EXERCISE AIM —
Give back, word for word, the line that contains "focal_35mm: 87" and every line that follows it in the data below.

[Records from a dataset]
****************

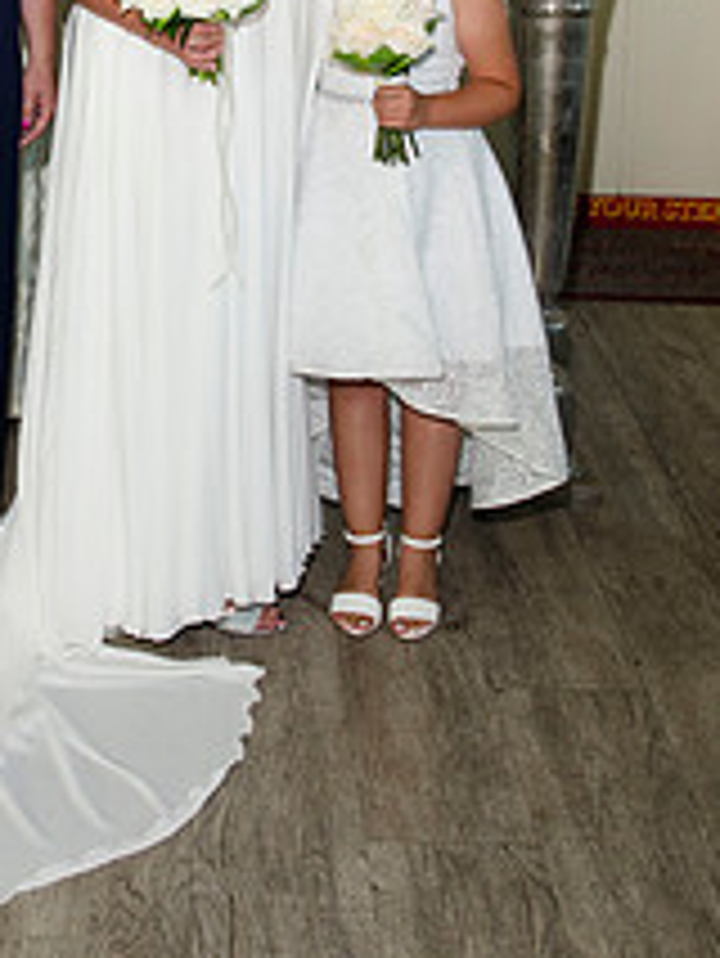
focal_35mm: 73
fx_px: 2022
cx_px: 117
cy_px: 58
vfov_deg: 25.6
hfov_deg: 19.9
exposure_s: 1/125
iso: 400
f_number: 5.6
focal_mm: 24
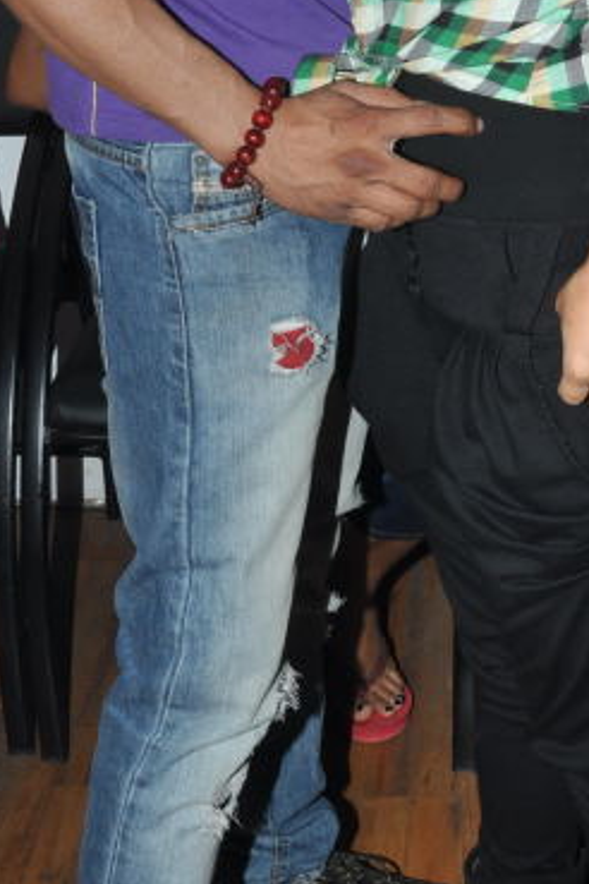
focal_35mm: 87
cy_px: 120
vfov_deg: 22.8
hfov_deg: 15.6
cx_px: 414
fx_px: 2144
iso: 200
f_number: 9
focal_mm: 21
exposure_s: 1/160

****************

WRITTEN REPLY —
focal_35mm: 87
cy_px: 120
vfov_deg: 22.8
hfov_deg: 15.6
cx_px: 414
fx_px: 2144
iso: 200
f_number: 9
focal_mm: 21
exposure_s: 1/160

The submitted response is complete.